Could you repeat each of the rows below word for word, without changing anything?

• _Saved data entries_:
□ □ □ □

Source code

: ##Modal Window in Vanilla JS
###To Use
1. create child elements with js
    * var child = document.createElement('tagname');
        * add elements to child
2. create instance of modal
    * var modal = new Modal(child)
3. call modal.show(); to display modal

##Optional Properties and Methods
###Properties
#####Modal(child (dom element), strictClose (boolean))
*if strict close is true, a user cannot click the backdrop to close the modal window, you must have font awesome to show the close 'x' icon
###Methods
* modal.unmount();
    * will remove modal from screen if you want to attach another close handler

□ □ □ □

• _Exercise solution_:
Source code

: ##Modal Window in Vanilla JS
###To Use
1. create child elements with js
    * var child = document.createElement('tagname');
        * add elements to child
2. create instance of modal
    * var modal = new Modal(child)
3. call modal.show(); to display modal

##Optional Properties and Methods
###Properties
#####Modal(child (dom element), strictClose (boolean))
*if strict close is true, a user cannot click the backdrop to close the modal window, you must have font awesome to show the close 'x' icon
###Methods
* modal.unmount();
    * will remove modal from screen if you want to attach another close handler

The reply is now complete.